Reasons Why Salespeople Quit
September 7, 2017
By Shane Cotner
Hiring managers know what a headache it is to bring on a new batch of salespeople. It’s time-consuming, hit or miss, and detracts from your ultimate mission. Instead of playing catch-up after a resignation letter comes across your desk, consider the reasons why a salesperson moves on in the first place.
1. It Starts at the Top: Management
Dissatisfaction at work can often be traced back to management. Salespeople dislike over-the-shoulder management. On the opposite end of the spectrum, unsupportive and entirely hands-off leadership repels employees. For talented salespeople to stick around, management must strike a balance: informed guidance that inspires open lines of communication, while giving salespeople the space and support to do what they do best. Management that stays too close to either pole will alienate talent, and salespeople will flee the control freak or the out-of-loop non-communicator.

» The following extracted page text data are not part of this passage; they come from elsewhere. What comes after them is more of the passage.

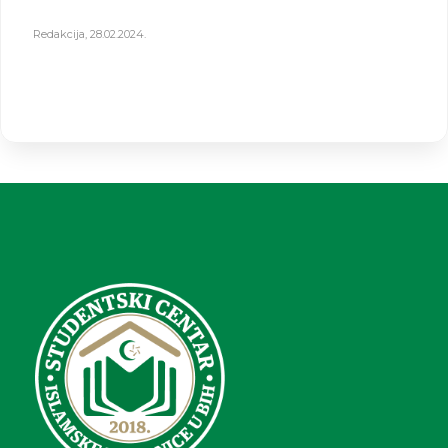
Redakcija
,
28.02.2024.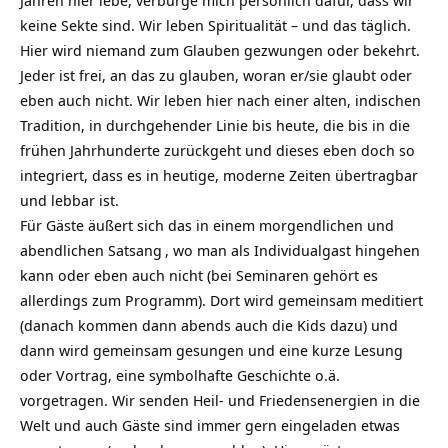
keine Sekte sind. Wir leben Spiritualität – und das täglich.
Hier wird niemand zum Glauben gezwungen oder bekehrt.
Jeder ist frei, an das zu glauben, woran er/sie glaubt oder
eben auch nicht. Wir leben hier nach einer alten, indischen
Tradition, in durchgehender Linie bis heute, die bis in die
frühen Jahrhunderte zurückgeht und dieses eben doch so
integriert, dass es in heutige, moderne Zeiten übertragbar
und lebbar ist.
Für Gäste äußert sich das in einem morgendlichen und
abendlichen
Satsang
, wo man als Individualgast hingehen
kann oder eben auch nicht (bei Seminaren gehört es
allerdings zum Programm). Dort wird gemeinsam meditiert
(danach kommen dann abends auch die Kids dazu) und
dann wird gemeinsam gesungen und eine kurze Lesung
oder Vortrag, eine symbolhafte Geschichte o.ä.
vorgetragen. Wir senden Heil- und Friedensenergien in die
Welt und auch Gäste sind immer gern eingeladen etwas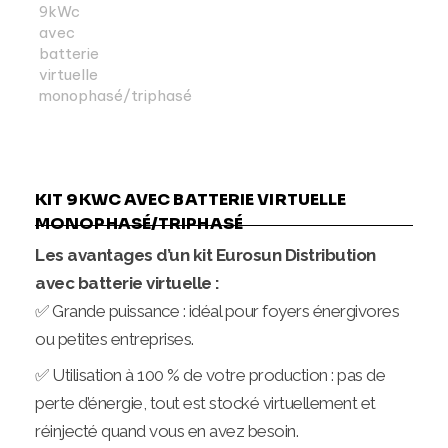
KIT 9KWC AVEC BATTERIE VIRTUELLE
MONOPHASÉ/TRIPHASÉ
Les avantages d’un kit Eurosun Distribution
avec batterie virtuelle :
✅ Grande puissance : idéal pour foyers énergivores
ou petites entreprises.
✅ Utilisation à 100 % de votre production : pas de
perte d’énergie, tout est stocké virtuellement et
réinjecté quand vous en avez besoin.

2. The Right Ambiance: Company Culture
Salespeople in today’s modern workplace crave three key attributes: flexibility, being valued, and time. Flexibility: Often, salespeople enter the field for its freedoms, like working from home or enjoying flexible hours. If these value-adds are possible in your company’s framework, salespeople are more likely to stay happy and on staff. Being Valued: Failure to acknowledge hard work, accomplishments, or build team morale overall can drain your sales staff and send them packing. Group outings are light ways to let your staff unwind and show you’re appreciative of their efforts, while building comradery. Time: In the sales world, it’s not always necessary to put in daily hours at a desk. Oftentimes a salesperson is more effective in the field, taking meetings with potential clients. Don’t let by-the-book rules disrupt a salesperson’s workflow and time management ability—it’s sure to drive them out the door.

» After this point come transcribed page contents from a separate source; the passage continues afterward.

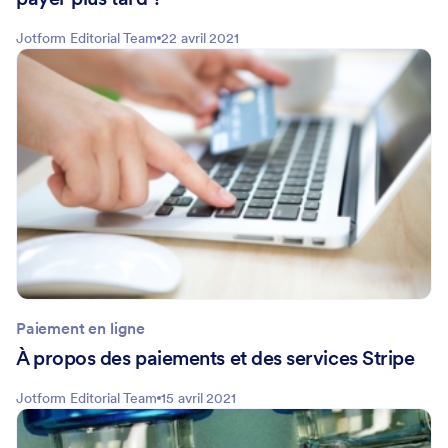
Jotform Editorial Team
22 avril 2021
Paiement en ligne
À propos des paiements et des services Stripe
Jotform Editorial Team
15 avril 2021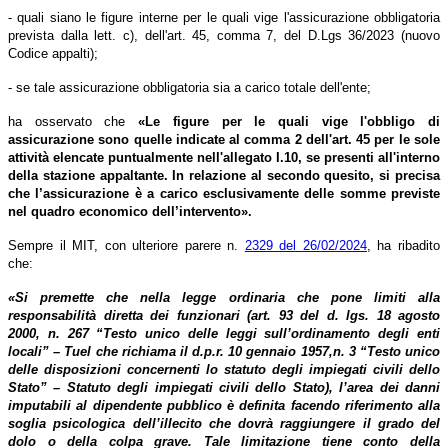
- quali siano le figure interne per le quali vige l'assicurazione obbligatoria
prevista dalla lett. c), de
ll'art. 45, comma 7, del D.Lg
s
36/2023
(nuovo
Codice appalti);
- se tale assicurazione obbligatoria sia a carico totale dell'ente;
ha osservato che
«Le figure per le quali vige l'obbligo di
assicurazione sono quelle indicate al comma 2 dell'art. 45 per le sole
attività elencate puntualmente nell'allegato I.10, se presenti all'interno
della stazione appaltante. In relazione al secondo quesito, si precisa
che l’assicurazione è a carico esclusivamente delle somme previste
nel quadro economico dell’intervento».
Sempre il MIT, con ulteriore parere n.
2329 del 26/02/2024
, ha ribadito
che:
«Si premette che nella legge ordinaria che pone limiti alla
responsabilità diretta dei funzionari (art. 93 del d. lgs. 18 agosto
2000, n. 267 “Testo unico delle leggi sull’ordinamento degli enti
locali” – Tuel che richiama il d.p.r. 10 gennaio 1957,n. 3 “Testo unico
delle disposizioni concernenti lo statuto degli impiegati civili dello
Stato” – Statuto degli impiegati civili dello Stato), l’area dei danni
imputabili al dipendente pubblico è definita facendo riferimento alla
soglia psicologica dell’illecito che dovrà raggiungere il grado del
dolo o della colpa grave. Tale limitazione tiene conto della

3. The Ramp-Up Period: Adjusting to the Learning Curve
It takes a lot of effort to become settled and successful in a new role. Salespeople who are unsupported during the tough adjustment period are more likely to seek other opportunities. In addition to empowering a sales hire with all the guidance and patience necessary, clear yet realistic expectations can also help eliminate the uncertainty of the ramp-up period. Creating a positive adjustment experience can set a salesperson up for lasting success at your company, while inspiring loyalty and ambition on your roster.
4. Broken Promises: Staying True to Your Word, Post-Interview
Keeping up your company’s end of the bargain during a salesperson’s interview—pay rate, benefits, leads, growth, etc.—is essential to preserving talent for the long term. If management promises an opportunity to advance in a certain time frame, it may be the reason why the salesperson took the role in the first place. Be clear, honest, and sure about promises during an interview and if things change, be upfront and work for a resolution. Show good faith and salespeople are likely to remain loyal.
Don’t wait for a salesperson to flee your ranks before addressing foundational issues at the employee level. Avoiding the root causes won’t undo the damage or mitigate it in the future. Instead, take a proactive approach and get to the bottom of any retention problems—it’ll preserve your bottom line, talent pool, and stress-level in the process.